Problem to work on: Without the pictures, repeat all of the data exactly as it appears below.

Information shown:
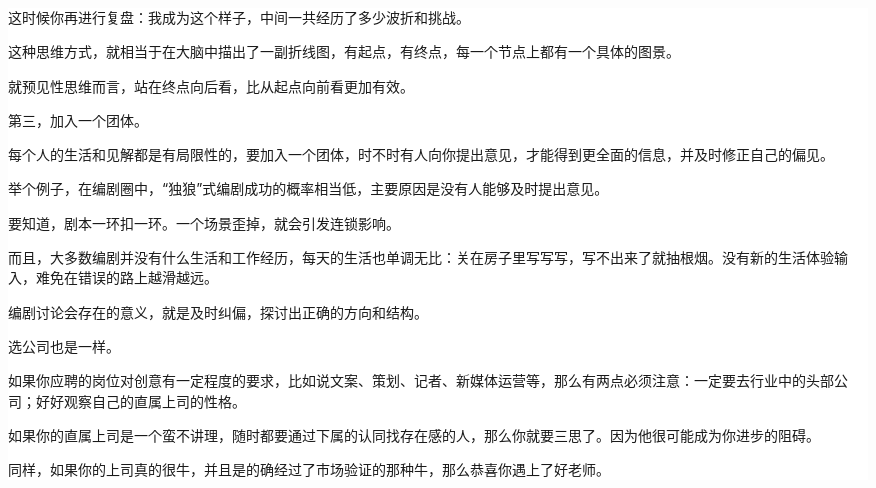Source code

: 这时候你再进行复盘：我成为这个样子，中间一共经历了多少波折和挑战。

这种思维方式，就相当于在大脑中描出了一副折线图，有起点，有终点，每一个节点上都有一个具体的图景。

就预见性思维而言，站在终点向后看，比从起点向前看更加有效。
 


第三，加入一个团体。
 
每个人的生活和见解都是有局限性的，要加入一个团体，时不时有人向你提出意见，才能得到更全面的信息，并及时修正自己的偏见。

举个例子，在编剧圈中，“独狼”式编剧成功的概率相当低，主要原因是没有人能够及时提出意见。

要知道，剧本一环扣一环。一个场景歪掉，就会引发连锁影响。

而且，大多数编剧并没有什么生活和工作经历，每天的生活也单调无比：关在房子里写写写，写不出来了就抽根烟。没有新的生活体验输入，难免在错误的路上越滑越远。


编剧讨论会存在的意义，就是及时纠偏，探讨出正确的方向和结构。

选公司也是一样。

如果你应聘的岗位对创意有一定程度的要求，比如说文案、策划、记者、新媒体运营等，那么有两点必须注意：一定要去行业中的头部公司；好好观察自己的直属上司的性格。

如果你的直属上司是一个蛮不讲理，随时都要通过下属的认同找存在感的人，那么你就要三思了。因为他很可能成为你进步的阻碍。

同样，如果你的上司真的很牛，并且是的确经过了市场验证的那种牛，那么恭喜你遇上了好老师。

Written answer:
Source code

: 这时候你再进行复盘：我成为这个样子，中间一共经历了多少波折和挑战。

这种思维方式，就相当于在大脑中描出了一副折线图，有起点，有终点，每一个节点上都有一个具体的图景。

就预见性思维而言，站在终点向后看，比从起点向前看更加有效。
 


第三，加入一个团体。
 
每个人的生活和见解都是有局限性的，要加入一个团体，时不时有人向你提出意见，才能得到更全面的信息，并及时修正自己的偏见。

举个例子，在编剧圈中，“独狼”式编剧成功的概率相当低，主要原因是没有人能够及时提出意见。

要知道，剧本一环扣一环。一个场景歪掉，就会引发连锁影响。

而且，大多数编剧并没有什么生活和工作经历，每天的生活也单调无比：关在房子里写写写，写不出来了就抽根烟。没有新的生活体验输入，难免在错误的路上越滑越远。


编剧讨论会存在的意义，就是及时纠偏，探讨出正确的方向和结构。

选公司也是一样。

如果你应聘的岗位对创意有一定程度的要求，比如说文案、策划、记者、新媒体运营等，那么有两点必须注意：一定要去行业中的头部公司；好好观察自己的直属上司的性格。

如果你的直属上司是一个蛮不讲理，随时都要通过下属的认同找存在感的人，那么你就要三思了。因为他很可能成为你进步的阻碍。

同样，如果你的上司真的很牛，并且是的确经过了市场验证的那种牛，那么恭喜你遇上了好老师。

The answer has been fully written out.